Set exercise — In the Wells Fargo article, rewrite the part between "Yesterday, Wells Fargo" and "Republican tax scam.", inclusive, swapping "buyback" for "repurchase plan" each time it appears.

Passage provided —

□ □ □ □

Yesterday, Wells Fargo announced what they are really doing with their massive corporate giveaway – a huge share buyback. At current share prices, this new buyback is a $22 billion boon to the corporation and their wealthy shareholders.
“Wells Fargo has approximately 4.9 billion shares outstanding. The Wells Fargo board of directors also increased the company’s authority to repurchase common stock by an additional 350 million shares.” [Press Release, 1/23/18]
In December, Wells Fargo issued a press release touting the benefits of tax reform. They then briefly admitted that the pay raises were pre-planned and had nothing to do with the Republican tax scam.
LA Times: Wells Fargo says raises were not linked to tax bill passage — then backtracks. “Wells Fargo & Co.'s move to raise its minimum pay to $15 an hour was part of a long-term plan and not related to the passage of the Republican tax overhaul as the company implied, said a bank spokesman, who later backtracked and stated the hikes were a result of the bill's approval. … The San Francisco bank had implied the direct linkage to the tax legislation in a news release Wednesday, shortly after Congress passed the tax overhaul, which slashes the corporate tax rate to 21% from 35% starting Jan. 1. Asked by The Times to clarify the connection on Wednesday, Wells Fargo spokesman Peter Gilchrist said there was none. ‘As it relates to team members, minimum pay is a topic that we continue to review as part of our efforts to attract and retain talent, and we have been on a path to increasing the minimum hourly rate, having most recently increased it in January 2017,’ Gilchrist said in an email in response to an inquiry from The Times. Asked directly to confirm that the pay raises were not a result of the tax bill, Gilchrist said, ‘That is correct.’ On Thursday, Gilchrist backtracked. ‘We believe tax reform is good for our U.S. economy and are pleased to raise our minimum hourly pay to $15 as a result,’ he said after The Times' article appeared online. He would not comment on the reason for the earlier statement or whether Wells Fargo would have raised its pay if the tax bill had not passed. [LA Times, 12/21/17]
Despite this, President Trump repeatedly touted Wells Fargo at the signing of the tax bill.
This promised pay raise was a minimal portion of the corporate giveaway they received from the GOP Tax Scam.

□ □ □ □

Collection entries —
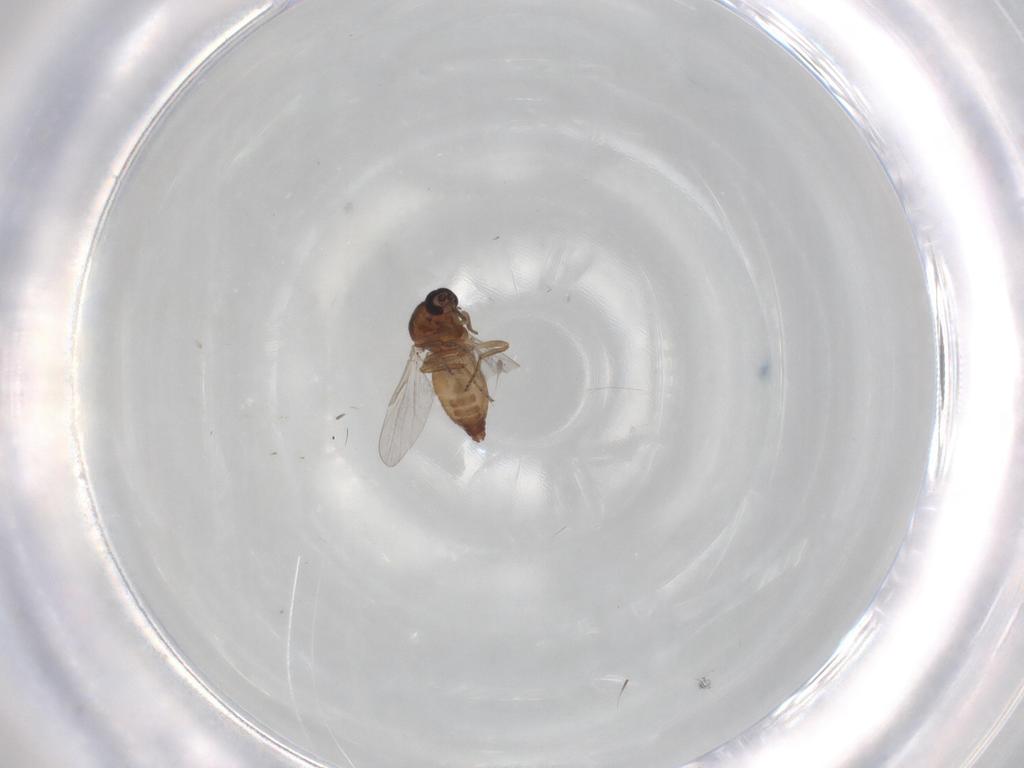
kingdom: Animalia
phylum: Arthropoda
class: Insecta
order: Diptera
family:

□ □ □ □

Completed exercise —
Yesterday, Wells Fargo announced what they are really doing with their massive corporate giveaway – a huge share repurchase plan. At current share prices, this new repurchase plan is a $22 billion boon to the corporation and their wealthy shareholders.
“Wells Fargo has approximately 4.9 billion shares outstanding. The Wells Fargo board of directors also increased the company’s authority to repurchase common stock by an additional 350 million shares.” [Press Release, 1/23/18]
In December, Wells Fargo issued a press release touting the benefits of tax reform. They then briefly admitted that the pay raises were pre-planned and had nothing to do with the Republican tax scam.